▼

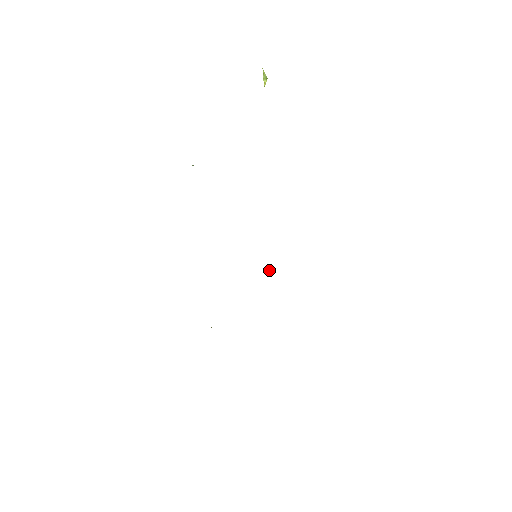
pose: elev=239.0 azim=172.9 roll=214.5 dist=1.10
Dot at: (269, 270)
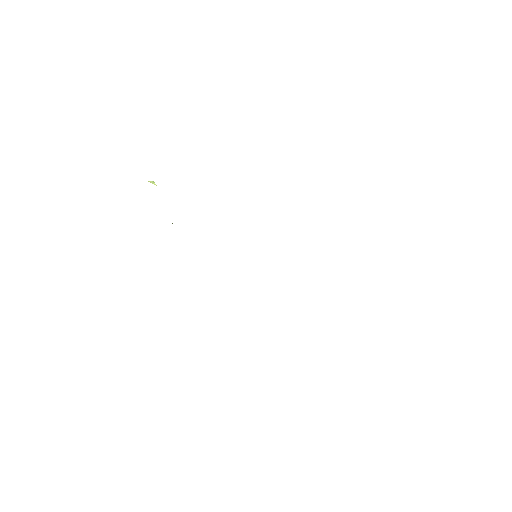
Dot at: occluded
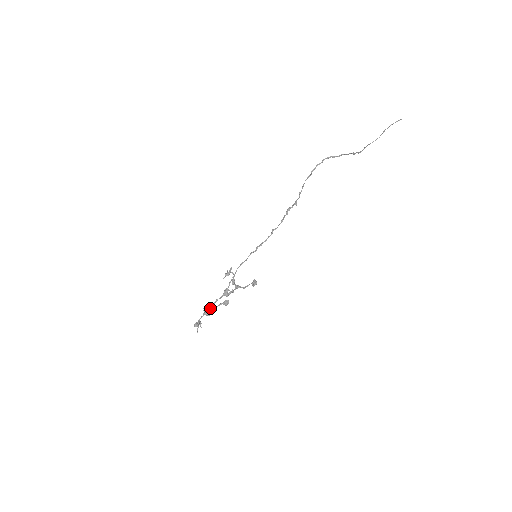
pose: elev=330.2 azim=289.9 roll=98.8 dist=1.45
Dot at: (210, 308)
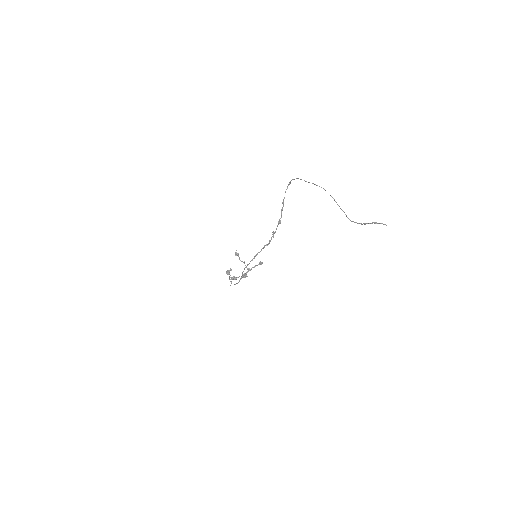
Dot at: (234, 278)
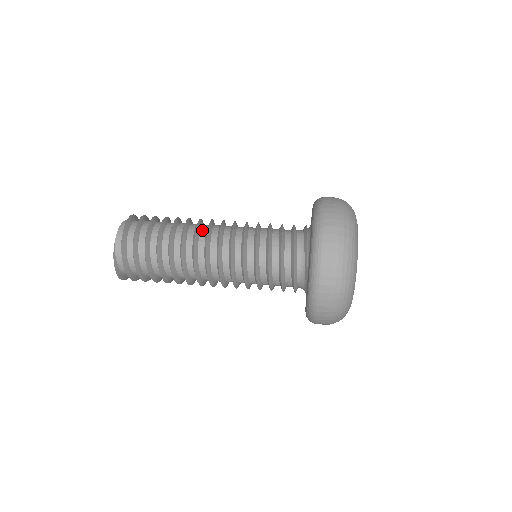
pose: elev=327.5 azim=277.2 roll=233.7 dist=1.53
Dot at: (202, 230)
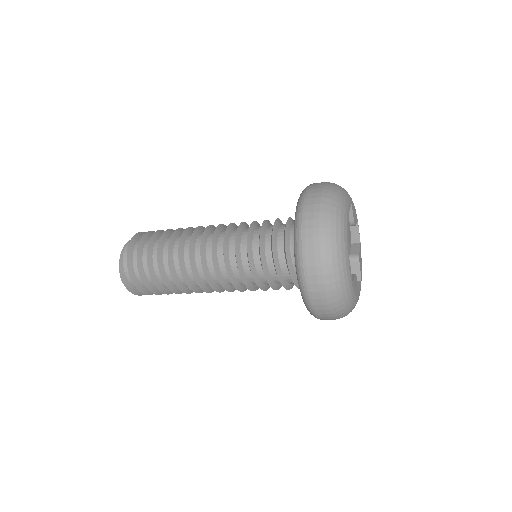
Dot at: occluded
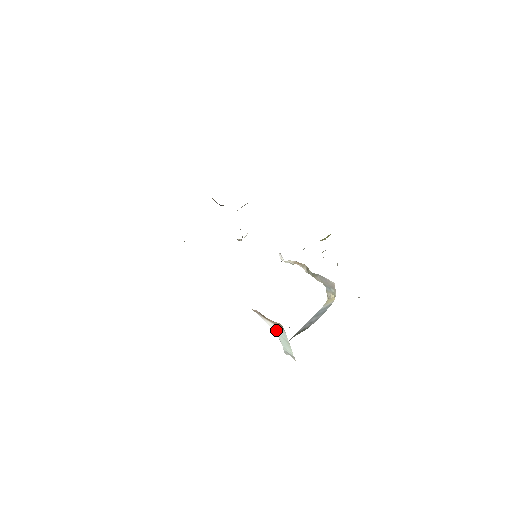
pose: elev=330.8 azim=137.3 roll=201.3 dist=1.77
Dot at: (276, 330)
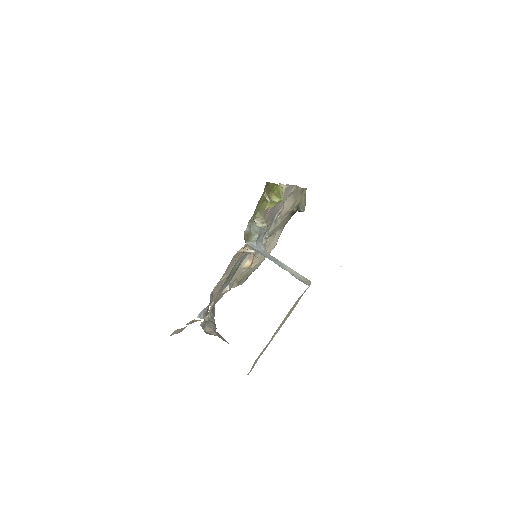
Dot at: occluded
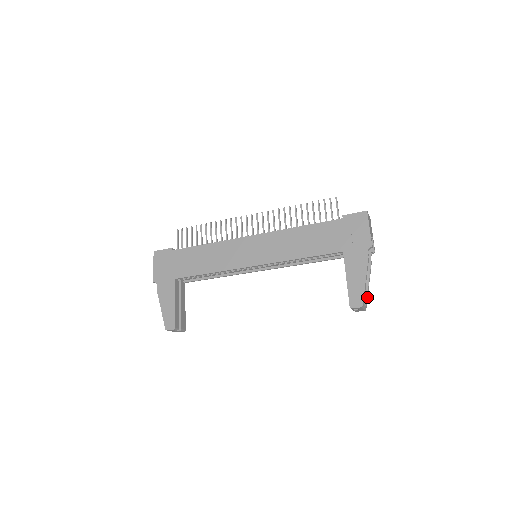
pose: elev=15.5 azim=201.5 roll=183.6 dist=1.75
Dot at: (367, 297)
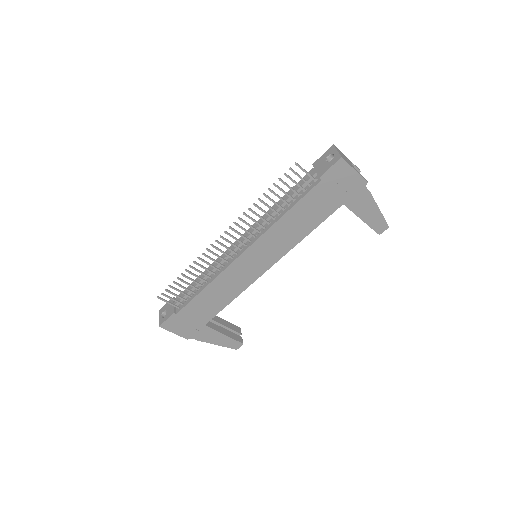
Dot at: occluded
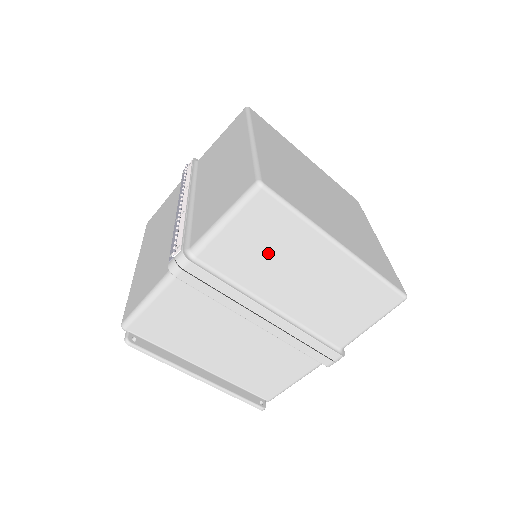
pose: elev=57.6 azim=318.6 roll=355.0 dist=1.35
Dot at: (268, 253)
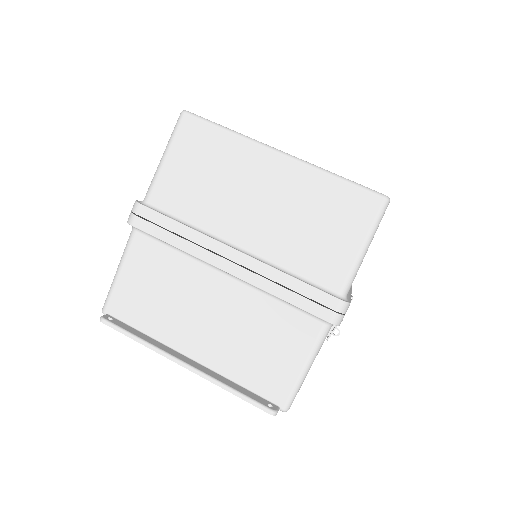
Dot at: (211, 179)
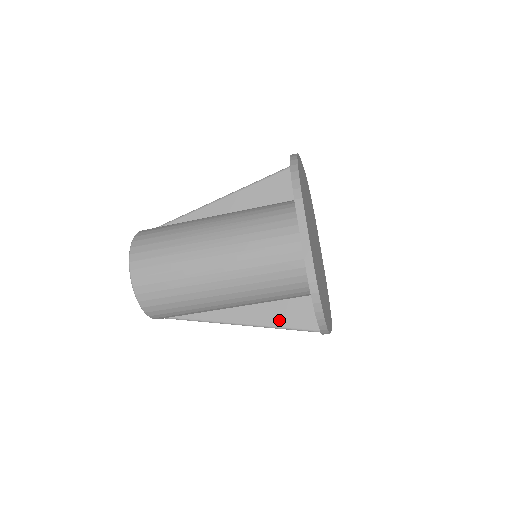
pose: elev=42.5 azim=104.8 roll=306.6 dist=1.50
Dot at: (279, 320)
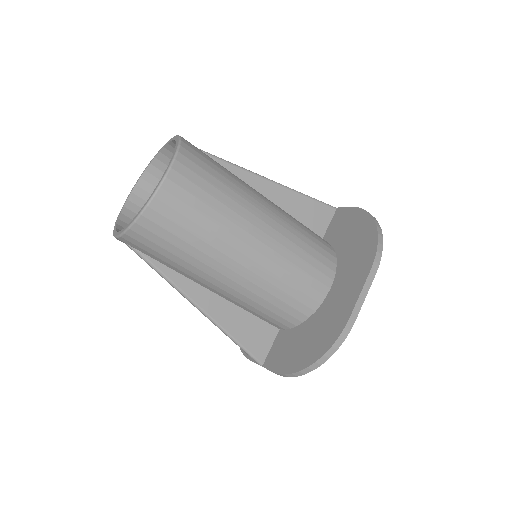
Dot at: (236, 330)
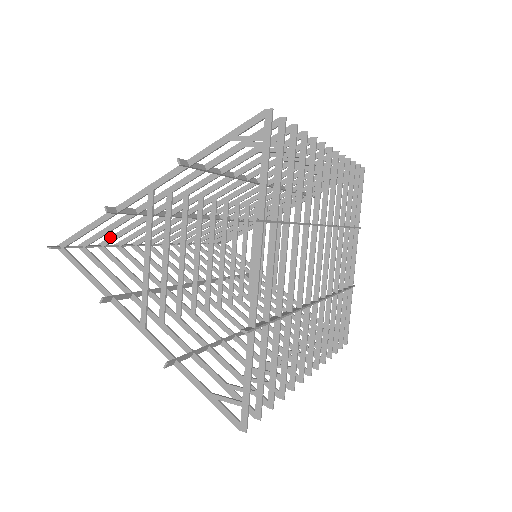
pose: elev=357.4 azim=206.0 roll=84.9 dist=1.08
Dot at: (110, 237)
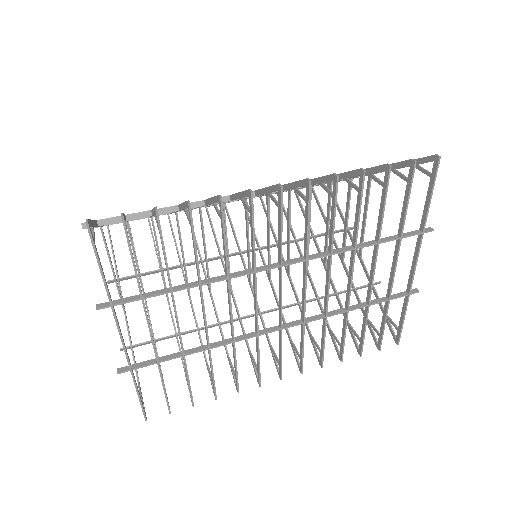
Dot at: occluded
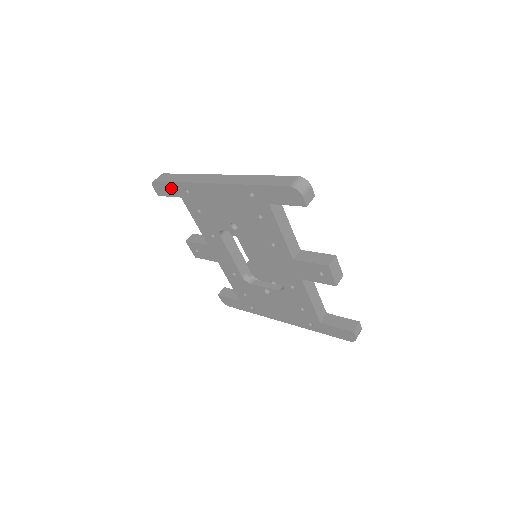
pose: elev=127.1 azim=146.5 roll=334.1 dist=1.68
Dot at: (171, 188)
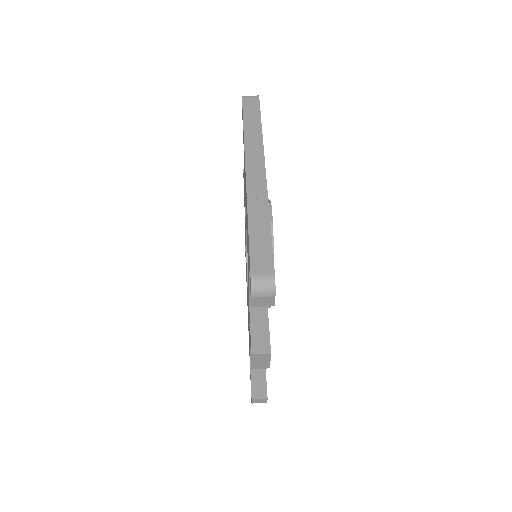
Dot at: occluded
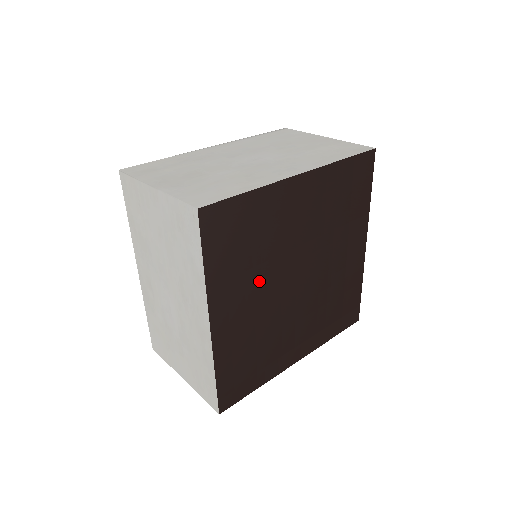
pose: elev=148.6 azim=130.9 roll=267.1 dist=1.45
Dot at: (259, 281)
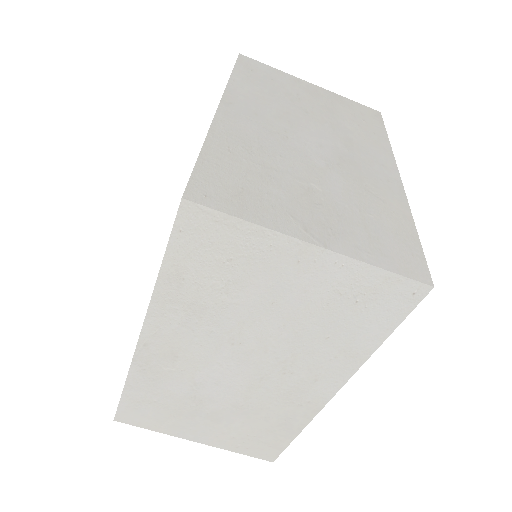
Dot at: occluded
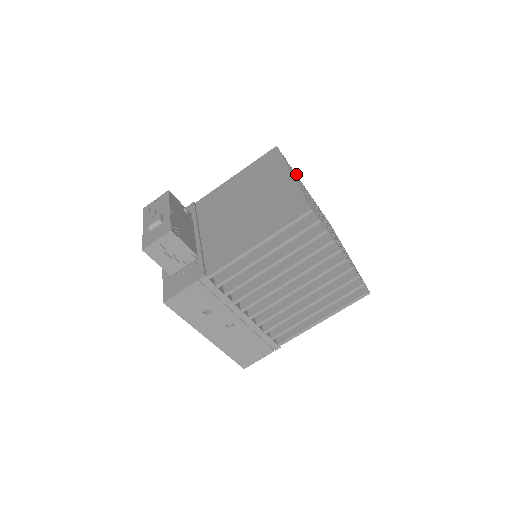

▲

What to produce
Reproduce every entry above line for line, without changing anything, and leave out the pictures.

Exercise answer
pose: elev=239.0 azim=172.9 roll=214.5 dist=1.10
Dot at: (269, 270)
Dot at: occluded
pose: elev=330.2 azim=289.9 roll=98.8 dist=1.45
Dot at: (210, 308)
Dot at: (234, 278)
pose: elev=327.5 azim=277.2 roll=233.7 dist=1.53
Dot at: (202, 230)
Dot at: occluded
pose: elev=330.8 azim=137.3 roll=201.3 dist=1.77
Dot at: (276, 330)
Dot at: occluded
pose: elev=15.5 azim=201.5 roll=183.6 dist=1.75
Dot at: (367, 297)
Dot at: occluded
pose: elev=57.6 azim=318.6 roll=355.0 dist=1.35
Dot at: (268, 253)
Dot at: (211, 179)
pose: elev=42.5 azim=104.8 roll=306.6 dist=1.50
Dot at: (279, 320)
Dot at: (236, 330)
pose: elev=357.4 azim=206.0 roll=84.9 dist=1.08
Dot at: (110, 237)
Dot at: occluded
pose: elev=127.1 azim=146.5 roll=334.1 dist=1.68
Dot at: (171, 188)
Dot at: occluded
pose: elev=148.6 azim=130.9 roll=267.1 dist=1.45
Dot at: (259, 281)
Dot at: occluded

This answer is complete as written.